Melalui perangkat ini, petambak lebih mudah menganalisis kondisi kolam. Selain pemantauan yang tiada henti, keakuratannya diklaim cukup mumpuni. Alat tersebut, kata Liris, bisa memantau kondisi air dari berbagai komponen kandungan mikro, seperti derajat keasaman (pH) dan oksigen (O2).
“Semua informasi ini langsung kami kirimkan melalui telepon seluler pengguna,” ujar Liris yang juga menjabat Kepala Eksekutif Jala. Dengan informasi yang didapat sedini mungkin, kata dia, petambak bisa segera melakukan langkah antisipasi. Ujungnya, kesehatan udang akan terjaga. Secara agregrat, menurut data Jala, sistem pengawasan dan manajemen yang baik bisa meningkatkan produktivitas dan efisiensi minimal 20 persen.
Tak hanya sampai di situ, Liris mengatakan mesin pembelajaran perangkat juga menyentuh perintilan kebutuhan udang itu sendiri. Jala, misalnya, menyediakan platform informasi ihwal tumbuh-kembang udang. “Kami juga punya logaritma untuk membikin program pakan dan nutrisi yang dibutuhkan.”
Jala, tutur Liris, memang mengkhususkan diri menyasar pasar pertambakan di hulu. Menurut dia, sektor hulu merupakan kunci faktor produksi komoditas. Meski begitu, Liris mengatakan entitasnya juga berupaya membantu para pengguna untuk membenahi perdagangan. Jala juga memiliki platform untuk memantau harga komoditas di titik-titik sentral perdagangan komoditas laut. Tak kurang ada ribuan titik pesisir yang terpantau oleh Jala.
“Para pengguna jadi bisa menentukan mau menjual di mana,” ucap Liris. Mitra sesama entitas digital di sektor hilir, dia menjelaskan, bakal terus diperbanyak agar para pengguna Jala bisa melebarkan akses pasarnya. Liris mengakui penetrasi jaringan dagang perusahaan ini masih seputar cold storage saja, belum sampai ke konsumen akhir.
Hingga saat ini, tak kurang dari 11 ribu kolam yang sudah dipasang alat pemantau Jala. Tak hanya di dalam negeri, Liris berpromosi alat tersebut juga sudah digunakan oleh penambak di Thailand dan Kolombia. “Ini bukti bahwa sentuhan digital amat dibutuhkan di sektor perikanan, seperti tambak udang,” katanya.

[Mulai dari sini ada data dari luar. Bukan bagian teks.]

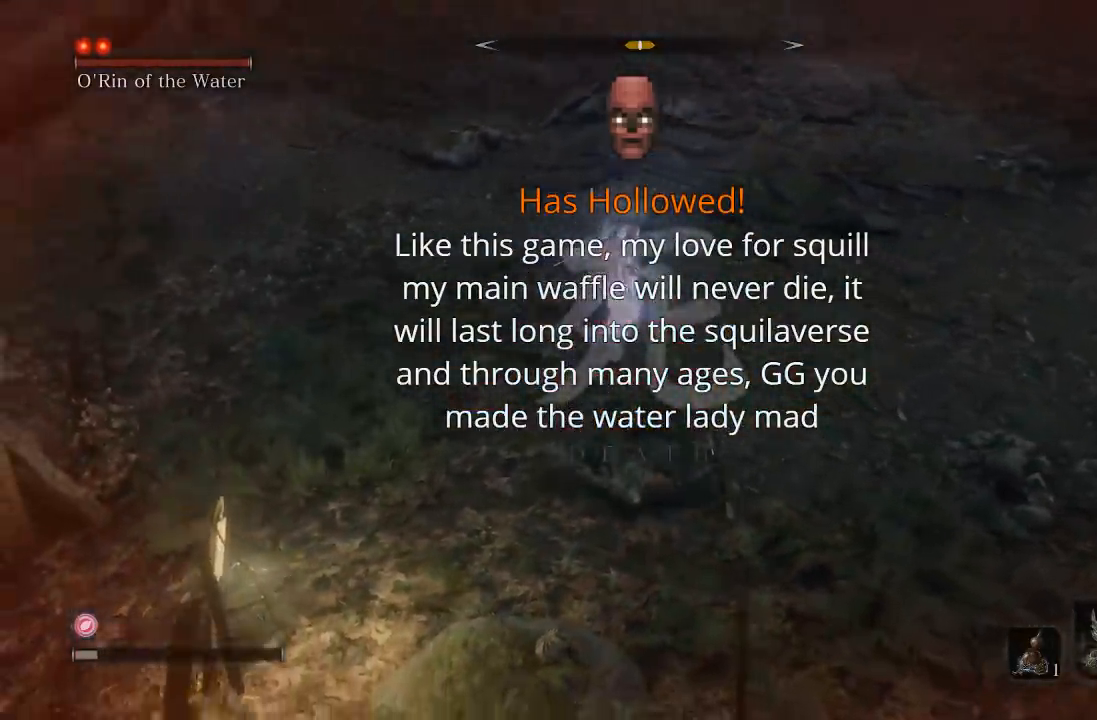
{"dt_ms": 500, "buttons": [], "left_stick": "up", "right_stick": "center", "events": [[117, "right_stick", "up-left"], [167, "left_stick", "center"], [250, "right_stick", "center"], [350, "left_stick", "up"]]}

Pada September tahun lalu, Jala mendapatkan pendanaan putaran awal yang dipimpin oleh lembaga pembiayaan digital asal Amerika Serikat 500 Startups. Modal ventura itu yakin pasar komoditas laut, khususnya udang, memiliki potensi besar hingga US$ 24 miliar dari total US$ 160 miliar pada agregat sektoral. “Makanya kami juga akan menyasar komoditas selain udang dalam waktu dekat,” ujar Liris.
Ketua Umum Asosiasi Pengusaha Pengelolahan dan Pemasaran Produk Perikanan Indonesia, Budhi Wibowo, sangat mendukung adanya inovasi di sektor hulu perikanan. Menurut dia, jika produksi komoditas laut bisa ditingkatkan kualitasnya, hal itu akan memperlebar peluang pasar di sektor hilir. “Jangan salah, saat ini pangsa pasar dalam negeri sangat tinggi perkembangannya, terutama pada produk perikanan beku,” ujarnya.
Wabah corona, kata dia, mendorong perubahan perilaku bisnis ini. Dari sisi transaksi, pasar produk olahan perikanan beku bahkan lebih menguntungkan daripada ekspor komoditas mentah. “Selama ini, kan, pengusaha bangga kalau ekspor mentah. Padahal potensi dalam negeri besar sekali,” katanya. “Bayangkan, ada yang menjual produk ikan patin beku sampai Rp 200 ribu per bungkus.”
ANDI IBNU
Nama: PT Atnic Ekotekno Wicaksana
Sektor: Sistem manajemen perikanan/kelautan
Berdiri: 2017
Pendiri: Liris Maduningtyas, Hanry Aria Prestianto, Farid Inawan, Budhy Rahardjo, Aryp Wiryawan, Syaiqy Nurul Aziz
Pendanaan: Putaran awal dari 500 Startups (2019)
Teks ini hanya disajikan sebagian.